Looking north the Central Fells were struggling with invading cloud, inky bodies bloodied at the base in dying sun. I hurried on, storming Swirl How, concerned that this impulsive menace would quench my sunset over the sea, but the mountains were more magnificent for it. Hints of flaming orange and red were set beneath the glower of the squall. The ridge fluoresced, hinting at copper, the metal that lured the miners here, as clefts in cloud shifted around an ebbing sun. A tear opened over the Old Man’s head to honour a sliver of moon.

Night came quickly under building cloud as I dropped over the shoulder into muted shelter. Synthetic lights flickered through the shadowed valley as I followed an unexplored, unmarked path down the southern ridge down to Walna Scar Road, my descent overlooked by dark crags lost in gloom.

Another route you might enjoy is our guide to walking Black Combe.


  • Walk ENE down Walna Scar Road for 1km to sharp double bend.
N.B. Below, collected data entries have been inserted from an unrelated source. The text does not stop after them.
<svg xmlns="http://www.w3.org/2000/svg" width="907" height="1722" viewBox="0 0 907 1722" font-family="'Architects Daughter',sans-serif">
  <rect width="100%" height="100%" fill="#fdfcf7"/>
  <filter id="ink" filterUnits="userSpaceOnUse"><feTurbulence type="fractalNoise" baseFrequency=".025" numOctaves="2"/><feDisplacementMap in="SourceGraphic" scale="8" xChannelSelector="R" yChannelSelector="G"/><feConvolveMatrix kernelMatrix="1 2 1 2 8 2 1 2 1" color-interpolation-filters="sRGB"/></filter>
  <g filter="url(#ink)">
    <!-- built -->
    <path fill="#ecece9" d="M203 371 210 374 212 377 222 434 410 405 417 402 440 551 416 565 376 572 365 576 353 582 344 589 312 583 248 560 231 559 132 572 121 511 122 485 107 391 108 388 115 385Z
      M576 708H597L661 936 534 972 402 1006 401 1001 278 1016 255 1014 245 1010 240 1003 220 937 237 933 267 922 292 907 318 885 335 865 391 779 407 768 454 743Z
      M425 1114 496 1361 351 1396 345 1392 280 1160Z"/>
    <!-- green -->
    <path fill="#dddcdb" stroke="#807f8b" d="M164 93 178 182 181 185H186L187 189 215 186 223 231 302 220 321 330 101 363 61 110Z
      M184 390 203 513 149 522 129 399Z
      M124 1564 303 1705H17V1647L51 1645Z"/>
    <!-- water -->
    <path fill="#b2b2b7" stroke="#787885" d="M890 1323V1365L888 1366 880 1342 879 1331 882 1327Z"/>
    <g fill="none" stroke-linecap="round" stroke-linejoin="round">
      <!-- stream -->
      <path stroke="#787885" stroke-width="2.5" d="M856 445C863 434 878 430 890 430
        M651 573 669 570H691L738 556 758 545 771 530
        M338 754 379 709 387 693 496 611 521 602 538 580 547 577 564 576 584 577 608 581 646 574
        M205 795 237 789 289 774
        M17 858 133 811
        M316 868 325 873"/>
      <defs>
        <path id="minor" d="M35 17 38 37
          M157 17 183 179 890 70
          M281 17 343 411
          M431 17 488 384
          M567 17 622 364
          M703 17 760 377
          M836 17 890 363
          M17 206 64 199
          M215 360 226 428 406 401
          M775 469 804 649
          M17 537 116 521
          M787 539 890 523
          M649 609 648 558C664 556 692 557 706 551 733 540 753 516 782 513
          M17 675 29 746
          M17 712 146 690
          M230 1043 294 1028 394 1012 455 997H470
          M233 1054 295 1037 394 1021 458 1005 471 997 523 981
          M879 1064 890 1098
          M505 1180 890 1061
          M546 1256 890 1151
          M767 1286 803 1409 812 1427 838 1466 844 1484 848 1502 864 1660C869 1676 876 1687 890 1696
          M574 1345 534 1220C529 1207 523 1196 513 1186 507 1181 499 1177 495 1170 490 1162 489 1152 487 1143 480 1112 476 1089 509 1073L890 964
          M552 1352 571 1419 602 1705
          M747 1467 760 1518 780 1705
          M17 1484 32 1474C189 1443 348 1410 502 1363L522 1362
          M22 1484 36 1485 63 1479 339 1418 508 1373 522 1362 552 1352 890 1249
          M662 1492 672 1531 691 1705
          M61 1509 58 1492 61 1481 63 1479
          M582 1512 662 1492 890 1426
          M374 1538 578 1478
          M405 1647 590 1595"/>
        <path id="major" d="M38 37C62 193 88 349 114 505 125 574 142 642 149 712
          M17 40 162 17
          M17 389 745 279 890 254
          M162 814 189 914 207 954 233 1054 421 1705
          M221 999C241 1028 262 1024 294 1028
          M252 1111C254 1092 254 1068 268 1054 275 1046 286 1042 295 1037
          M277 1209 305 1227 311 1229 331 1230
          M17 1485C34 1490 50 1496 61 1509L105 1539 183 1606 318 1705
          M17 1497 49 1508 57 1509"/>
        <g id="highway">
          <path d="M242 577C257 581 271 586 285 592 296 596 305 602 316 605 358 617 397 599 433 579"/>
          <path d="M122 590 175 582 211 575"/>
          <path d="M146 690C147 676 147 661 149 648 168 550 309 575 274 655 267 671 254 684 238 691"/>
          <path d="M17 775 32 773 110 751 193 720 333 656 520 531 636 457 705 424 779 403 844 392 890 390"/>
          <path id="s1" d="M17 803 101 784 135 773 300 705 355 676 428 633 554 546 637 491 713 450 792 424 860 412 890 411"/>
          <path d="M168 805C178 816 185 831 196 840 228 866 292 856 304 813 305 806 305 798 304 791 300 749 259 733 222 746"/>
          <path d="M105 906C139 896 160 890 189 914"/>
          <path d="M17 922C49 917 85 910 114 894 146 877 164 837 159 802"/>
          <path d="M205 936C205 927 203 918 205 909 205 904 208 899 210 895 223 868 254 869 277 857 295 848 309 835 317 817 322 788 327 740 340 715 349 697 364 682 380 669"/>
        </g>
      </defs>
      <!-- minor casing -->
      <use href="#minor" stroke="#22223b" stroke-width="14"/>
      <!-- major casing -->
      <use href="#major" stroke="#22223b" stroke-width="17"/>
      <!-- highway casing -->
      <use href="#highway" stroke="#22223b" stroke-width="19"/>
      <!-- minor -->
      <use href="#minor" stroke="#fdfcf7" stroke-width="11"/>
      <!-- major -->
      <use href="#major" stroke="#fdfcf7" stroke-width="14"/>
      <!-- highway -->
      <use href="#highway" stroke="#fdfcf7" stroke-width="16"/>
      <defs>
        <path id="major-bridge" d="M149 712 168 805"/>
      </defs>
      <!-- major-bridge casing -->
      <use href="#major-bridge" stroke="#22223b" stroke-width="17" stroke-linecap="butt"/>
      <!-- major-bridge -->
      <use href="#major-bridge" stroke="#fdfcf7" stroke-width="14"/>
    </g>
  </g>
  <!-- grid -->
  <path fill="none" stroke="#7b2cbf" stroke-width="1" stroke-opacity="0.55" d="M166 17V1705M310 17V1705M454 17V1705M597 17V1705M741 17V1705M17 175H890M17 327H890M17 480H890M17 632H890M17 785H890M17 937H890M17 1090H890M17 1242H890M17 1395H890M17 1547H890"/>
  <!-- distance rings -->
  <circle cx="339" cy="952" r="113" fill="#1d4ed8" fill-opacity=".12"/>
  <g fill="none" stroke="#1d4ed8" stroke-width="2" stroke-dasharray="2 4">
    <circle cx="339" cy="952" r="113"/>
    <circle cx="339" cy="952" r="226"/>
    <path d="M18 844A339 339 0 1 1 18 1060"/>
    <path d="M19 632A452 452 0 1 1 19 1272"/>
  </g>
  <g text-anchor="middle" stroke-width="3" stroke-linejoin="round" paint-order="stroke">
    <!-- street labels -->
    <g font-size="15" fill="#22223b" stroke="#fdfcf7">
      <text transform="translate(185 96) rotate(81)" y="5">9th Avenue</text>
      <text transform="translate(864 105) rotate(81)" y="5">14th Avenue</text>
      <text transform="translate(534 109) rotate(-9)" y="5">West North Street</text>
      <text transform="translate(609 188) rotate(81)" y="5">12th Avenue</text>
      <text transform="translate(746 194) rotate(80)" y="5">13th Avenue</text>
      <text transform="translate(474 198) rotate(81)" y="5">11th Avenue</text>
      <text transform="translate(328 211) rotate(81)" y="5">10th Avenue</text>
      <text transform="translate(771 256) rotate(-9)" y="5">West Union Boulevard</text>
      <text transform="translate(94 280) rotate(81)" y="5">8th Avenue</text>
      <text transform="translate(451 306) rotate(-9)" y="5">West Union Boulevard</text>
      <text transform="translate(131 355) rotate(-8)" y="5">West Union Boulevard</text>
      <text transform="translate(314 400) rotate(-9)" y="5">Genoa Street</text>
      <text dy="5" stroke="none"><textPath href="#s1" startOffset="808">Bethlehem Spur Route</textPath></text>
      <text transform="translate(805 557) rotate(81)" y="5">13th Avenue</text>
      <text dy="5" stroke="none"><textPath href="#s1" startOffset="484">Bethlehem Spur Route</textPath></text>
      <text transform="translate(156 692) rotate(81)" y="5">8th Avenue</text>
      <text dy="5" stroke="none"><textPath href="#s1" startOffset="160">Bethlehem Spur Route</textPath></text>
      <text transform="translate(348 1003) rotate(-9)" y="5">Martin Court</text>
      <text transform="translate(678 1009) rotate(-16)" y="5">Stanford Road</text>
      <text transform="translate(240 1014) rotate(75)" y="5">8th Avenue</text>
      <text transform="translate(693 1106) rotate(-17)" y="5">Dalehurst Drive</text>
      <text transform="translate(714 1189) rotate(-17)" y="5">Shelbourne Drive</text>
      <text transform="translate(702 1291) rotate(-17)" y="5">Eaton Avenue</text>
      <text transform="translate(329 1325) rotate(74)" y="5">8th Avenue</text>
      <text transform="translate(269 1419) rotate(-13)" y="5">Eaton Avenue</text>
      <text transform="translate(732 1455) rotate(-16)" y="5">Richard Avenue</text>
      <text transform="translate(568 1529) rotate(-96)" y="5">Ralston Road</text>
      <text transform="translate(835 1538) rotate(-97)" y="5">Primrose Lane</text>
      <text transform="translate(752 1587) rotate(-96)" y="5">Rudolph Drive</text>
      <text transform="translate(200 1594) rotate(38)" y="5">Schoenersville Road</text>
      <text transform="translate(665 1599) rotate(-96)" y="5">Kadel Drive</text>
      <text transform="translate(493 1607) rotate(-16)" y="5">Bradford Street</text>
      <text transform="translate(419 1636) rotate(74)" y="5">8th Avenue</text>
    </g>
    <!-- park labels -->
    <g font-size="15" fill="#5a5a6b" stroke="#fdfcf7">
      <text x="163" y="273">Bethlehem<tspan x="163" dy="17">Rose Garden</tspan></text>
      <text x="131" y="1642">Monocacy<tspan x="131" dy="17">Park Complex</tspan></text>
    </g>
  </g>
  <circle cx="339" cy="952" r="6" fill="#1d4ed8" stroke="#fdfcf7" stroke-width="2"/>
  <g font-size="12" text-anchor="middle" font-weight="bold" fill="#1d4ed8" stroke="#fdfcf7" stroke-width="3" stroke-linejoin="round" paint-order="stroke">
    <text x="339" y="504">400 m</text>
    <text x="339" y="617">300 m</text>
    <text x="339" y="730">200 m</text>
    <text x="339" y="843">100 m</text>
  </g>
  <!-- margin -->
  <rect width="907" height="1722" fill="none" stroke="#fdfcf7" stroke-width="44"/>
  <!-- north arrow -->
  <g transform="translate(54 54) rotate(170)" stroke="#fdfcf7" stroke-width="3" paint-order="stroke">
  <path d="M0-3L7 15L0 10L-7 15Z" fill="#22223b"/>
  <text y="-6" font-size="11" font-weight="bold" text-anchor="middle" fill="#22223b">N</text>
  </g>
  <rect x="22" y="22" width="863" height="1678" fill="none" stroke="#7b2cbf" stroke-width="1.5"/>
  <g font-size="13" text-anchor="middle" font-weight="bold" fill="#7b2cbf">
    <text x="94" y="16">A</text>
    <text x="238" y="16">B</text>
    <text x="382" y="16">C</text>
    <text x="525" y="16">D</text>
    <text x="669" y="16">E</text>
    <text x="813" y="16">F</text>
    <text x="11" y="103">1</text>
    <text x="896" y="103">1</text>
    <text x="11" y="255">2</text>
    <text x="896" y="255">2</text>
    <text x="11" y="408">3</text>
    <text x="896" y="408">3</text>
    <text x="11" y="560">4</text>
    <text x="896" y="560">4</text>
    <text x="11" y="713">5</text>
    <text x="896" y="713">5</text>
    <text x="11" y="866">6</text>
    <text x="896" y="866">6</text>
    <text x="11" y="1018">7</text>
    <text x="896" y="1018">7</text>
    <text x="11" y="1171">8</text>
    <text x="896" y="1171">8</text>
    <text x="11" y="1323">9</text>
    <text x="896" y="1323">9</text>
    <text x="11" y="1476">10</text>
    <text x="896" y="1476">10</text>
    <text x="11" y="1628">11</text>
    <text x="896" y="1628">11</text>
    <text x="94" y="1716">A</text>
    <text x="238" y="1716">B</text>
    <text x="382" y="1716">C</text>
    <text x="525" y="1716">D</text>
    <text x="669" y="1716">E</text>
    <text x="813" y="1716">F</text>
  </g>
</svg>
Take path contouring N below crags to bridge Church Beck.
  • Follow track NW for 250m, fork right towards cottages, then footpath climbing N to col
  • Fork left at the col, continuing climbing N to Wetherlam.
  • Path descending WSW, then climbing Prison Band to reach Swirl How.
  • Take the ridge path S, dropping to Little How Crags, then climbing to The Old Man of Coniston.
  • Path (unmarked on OS maps) descends the south ridge, then at about 600m drop down to the right to meet the Goat’s Water path.
  • Descend SE to reach the Walna Scar Road bridleway, then ENE to car park.